1st draw1st draw done
The fourth picture shows the second stage drawing, the clamping of the die being more obvious, and the fifth shows the results. The ends, of course, are all chewed up and ugly, so they had to be cut off and re-shaped.
2nd drawdone
The last picture shows the final finished product.
Bird1 by Steve Shelby

{ 7 comments… read them below or add one }

Jerry Fowler January 30, 2009 at 5:33 pm

For someone with Cynthia’s skills with the hydraulic press I think a right/left half with one die would wok out OK. Then solder them together. Nice job with the grass.

shelbyvision January 30, 2009 at 8:03 am

Cynthia, the bird is about 3-1/2″ long. It’s made in two pieces, top and bottom, the top being much larger than the bottom. They were raised and fully planished before being soldered together. This was my first bird sculpture, and it was while making the top half of this one that I realized I could probably make a bird in one piece.

Cynthia Eid January 30, 2009 at 12:34 am

Oh, I love this! what’s the scale?
Did you make the bird in two parts? Or, can you give us any other hints about how you made the bird?
Cynthia

Teri Baskett January 28, 2009 at 11:55 am

This is really a great sculpture…I love the openness of the blades of grass with the bird balanced/perched on them.

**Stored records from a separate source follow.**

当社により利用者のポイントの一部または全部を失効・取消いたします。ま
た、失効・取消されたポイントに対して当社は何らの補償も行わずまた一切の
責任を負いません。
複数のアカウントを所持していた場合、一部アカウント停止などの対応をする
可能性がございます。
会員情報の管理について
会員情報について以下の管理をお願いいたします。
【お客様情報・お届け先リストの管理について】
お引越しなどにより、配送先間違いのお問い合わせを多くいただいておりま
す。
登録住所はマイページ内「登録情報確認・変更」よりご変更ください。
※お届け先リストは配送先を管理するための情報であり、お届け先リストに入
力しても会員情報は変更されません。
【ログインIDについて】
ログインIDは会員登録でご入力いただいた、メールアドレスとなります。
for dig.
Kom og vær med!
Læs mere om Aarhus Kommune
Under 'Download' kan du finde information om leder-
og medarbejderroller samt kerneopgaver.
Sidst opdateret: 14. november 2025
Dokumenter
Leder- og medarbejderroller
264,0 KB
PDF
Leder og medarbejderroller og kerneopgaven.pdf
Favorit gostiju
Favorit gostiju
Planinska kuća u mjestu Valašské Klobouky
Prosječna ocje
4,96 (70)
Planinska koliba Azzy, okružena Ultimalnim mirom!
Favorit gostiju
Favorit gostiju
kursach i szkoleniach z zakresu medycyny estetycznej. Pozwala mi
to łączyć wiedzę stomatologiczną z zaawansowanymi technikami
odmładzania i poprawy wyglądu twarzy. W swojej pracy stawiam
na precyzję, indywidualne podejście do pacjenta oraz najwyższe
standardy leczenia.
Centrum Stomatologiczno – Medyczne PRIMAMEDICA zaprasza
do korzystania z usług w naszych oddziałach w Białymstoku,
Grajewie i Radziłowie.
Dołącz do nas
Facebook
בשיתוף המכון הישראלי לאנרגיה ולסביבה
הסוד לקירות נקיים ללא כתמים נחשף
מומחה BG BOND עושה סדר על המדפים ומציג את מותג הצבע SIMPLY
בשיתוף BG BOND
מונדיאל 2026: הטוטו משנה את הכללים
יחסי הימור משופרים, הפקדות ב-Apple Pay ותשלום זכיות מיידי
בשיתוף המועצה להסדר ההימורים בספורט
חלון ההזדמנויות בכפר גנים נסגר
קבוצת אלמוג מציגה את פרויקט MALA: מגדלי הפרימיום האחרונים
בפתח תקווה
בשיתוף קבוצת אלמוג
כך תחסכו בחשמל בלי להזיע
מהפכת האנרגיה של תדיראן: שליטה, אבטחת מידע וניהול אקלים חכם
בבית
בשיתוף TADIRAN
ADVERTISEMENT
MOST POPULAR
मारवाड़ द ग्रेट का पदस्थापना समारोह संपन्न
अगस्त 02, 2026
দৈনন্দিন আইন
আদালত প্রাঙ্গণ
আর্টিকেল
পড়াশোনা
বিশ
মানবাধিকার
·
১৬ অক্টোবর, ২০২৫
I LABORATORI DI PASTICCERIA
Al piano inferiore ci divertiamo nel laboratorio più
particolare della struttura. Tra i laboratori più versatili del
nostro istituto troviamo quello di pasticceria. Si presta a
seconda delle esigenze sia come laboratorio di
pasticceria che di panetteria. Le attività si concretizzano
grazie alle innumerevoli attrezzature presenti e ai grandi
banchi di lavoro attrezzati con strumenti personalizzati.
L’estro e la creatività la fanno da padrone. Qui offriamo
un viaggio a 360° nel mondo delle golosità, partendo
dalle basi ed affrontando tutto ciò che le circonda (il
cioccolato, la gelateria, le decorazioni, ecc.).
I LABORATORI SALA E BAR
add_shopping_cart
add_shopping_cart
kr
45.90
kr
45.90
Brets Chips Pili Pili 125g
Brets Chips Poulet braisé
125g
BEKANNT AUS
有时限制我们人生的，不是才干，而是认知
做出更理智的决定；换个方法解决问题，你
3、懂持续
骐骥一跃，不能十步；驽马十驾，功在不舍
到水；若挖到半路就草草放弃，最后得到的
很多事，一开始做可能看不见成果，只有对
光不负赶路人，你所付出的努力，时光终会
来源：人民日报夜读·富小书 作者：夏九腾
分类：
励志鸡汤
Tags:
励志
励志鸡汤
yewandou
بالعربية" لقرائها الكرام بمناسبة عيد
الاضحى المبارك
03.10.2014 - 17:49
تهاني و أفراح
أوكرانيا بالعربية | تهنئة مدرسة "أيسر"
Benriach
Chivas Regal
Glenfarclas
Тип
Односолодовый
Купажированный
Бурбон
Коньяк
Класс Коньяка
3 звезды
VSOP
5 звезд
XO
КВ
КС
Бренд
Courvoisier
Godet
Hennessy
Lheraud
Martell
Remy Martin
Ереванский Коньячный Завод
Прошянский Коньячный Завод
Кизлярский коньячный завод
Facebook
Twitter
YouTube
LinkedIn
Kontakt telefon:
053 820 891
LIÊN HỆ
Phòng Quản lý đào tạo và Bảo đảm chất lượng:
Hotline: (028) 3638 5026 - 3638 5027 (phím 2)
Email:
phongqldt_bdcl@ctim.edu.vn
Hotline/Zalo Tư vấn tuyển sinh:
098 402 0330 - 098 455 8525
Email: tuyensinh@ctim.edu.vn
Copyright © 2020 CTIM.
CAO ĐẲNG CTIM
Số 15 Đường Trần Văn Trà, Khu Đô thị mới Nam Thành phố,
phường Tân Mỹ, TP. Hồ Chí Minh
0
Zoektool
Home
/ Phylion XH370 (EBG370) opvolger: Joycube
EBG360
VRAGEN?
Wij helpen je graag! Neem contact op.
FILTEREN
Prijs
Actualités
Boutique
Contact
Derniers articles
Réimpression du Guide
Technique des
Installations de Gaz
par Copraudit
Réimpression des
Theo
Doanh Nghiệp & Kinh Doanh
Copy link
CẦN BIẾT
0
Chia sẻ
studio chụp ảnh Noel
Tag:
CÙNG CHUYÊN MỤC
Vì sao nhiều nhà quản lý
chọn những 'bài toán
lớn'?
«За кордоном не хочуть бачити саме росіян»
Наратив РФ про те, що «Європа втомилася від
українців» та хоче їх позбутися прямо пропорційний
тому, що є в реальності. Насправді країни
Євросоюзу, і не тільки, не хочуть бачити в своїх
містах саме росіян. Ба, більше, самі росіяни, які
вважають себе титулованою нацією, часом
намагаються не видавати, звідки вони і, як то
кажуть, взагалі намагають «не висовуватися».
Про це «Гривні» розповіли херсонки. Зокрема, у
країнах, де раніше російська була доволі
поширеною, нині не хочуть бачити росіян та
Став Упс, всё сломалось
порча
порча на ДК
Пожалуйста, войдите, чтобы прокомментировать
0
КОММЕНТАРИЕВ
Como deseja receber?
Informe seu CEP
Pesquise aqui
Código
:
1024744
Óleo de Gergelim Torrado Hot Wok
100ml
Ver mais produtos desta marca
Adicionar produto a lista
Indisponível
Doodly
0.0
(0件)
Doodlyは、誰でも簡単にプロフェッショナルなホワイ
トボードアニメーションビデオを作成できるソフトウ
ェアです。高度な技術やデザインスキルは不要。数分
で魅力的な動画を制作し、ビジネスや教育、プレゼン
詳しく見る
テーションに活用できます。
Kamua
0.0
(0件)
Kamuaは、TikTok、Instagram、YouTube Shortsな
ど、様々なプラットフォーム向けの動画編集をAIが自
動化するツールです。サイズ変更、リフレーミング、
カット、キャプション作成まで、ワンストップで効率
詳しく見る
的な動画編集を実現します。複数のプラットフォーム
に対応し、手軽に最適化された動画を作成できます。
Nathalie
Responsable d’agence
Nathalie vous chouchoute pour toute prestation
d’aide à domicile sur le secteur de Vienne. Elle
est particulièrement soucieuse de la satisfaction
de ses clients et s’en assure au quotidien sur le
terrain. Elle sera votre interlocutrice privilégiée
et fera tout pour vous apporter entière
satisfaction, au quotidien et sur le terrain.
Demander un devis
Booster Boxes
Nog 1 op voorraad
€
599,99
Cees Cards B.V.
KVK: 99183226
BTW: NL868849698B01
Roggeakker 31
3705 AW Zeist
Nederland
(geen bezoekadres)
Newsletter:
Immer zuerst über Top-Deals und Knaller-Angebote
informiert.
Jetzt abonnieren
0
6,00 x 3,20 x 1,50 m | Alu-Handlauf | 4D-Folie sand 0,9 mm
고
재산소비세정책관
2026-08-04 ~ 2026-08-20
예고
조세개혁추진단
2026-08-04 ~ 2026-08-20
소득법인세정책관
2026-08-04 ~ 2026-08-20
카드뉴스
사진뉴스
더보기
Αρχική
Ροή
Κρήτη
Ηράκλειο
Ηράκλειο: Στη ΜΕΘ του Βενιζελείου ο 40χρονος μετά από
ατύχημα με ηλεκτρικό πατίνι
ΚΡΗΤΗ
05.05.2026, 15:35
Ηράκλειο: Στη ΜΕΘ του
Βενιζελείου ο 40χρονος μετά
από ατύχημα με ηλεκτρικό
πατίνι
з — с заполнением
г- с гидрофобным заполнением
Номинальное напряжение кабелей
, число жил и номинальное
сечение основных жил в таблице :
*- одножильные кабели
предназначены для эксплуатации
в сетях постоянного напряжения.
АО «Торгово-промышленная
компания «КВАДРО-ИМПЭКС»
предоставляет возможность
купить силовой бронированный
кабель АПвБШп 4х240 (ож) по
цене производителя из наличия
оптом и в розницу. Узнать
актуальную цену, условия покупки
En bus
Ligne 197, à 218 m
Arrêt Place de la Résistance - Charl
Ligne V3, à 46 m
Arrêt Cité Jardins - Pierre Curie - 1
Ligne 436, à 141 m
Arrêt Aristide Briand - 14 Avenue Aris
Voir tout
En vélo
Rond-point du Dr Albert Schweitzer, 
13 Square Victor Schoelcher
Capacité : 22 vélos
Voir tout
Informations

And the inventiveness of the custom draw plates—really a great idea! Thanks for sharing with the community! Teri Twitter: Teri_B
http://www.sandtcreations.com/wordpress http://sandtcreations.etsy.com

Michael Johnson January 28, 2009 at 11:13 am

I meant simplified, as in abstracted from the natural form. But, I do realize that these are very complex.

LOL, I was struggling with pulling wire for almost a year or so before I found that proper lube makes for less strain. I can relate.

Also, you do a great job of showing us some insights into your process. Kudos!!! I wish that I had enough workspace to give making something larger. You’re giving me an itch to try some of this larger forming and forging :o)

shelbyvision January 28, 2009 at 9:18 am

Thanks, Michael. Simple forms, complex geometry? Having done 3d computer art for several years, I discovered that some of the simplest appearing forms are extremely complicated when it comes to describing them in terms of geometry.
Pulling the brass strips was nearly impossible until I figured out the right way to lubricate them. 🙂

Michael Johnson January 28, 2009 at 8:58 am

Beautiful work. I love the simplified abstract forms, but yet they show a delicate skill you’ve used in forging these complex volumetric forms. Simple, yet complex, if that makes any sense :o)

I bet pulling those brass strips was a work out.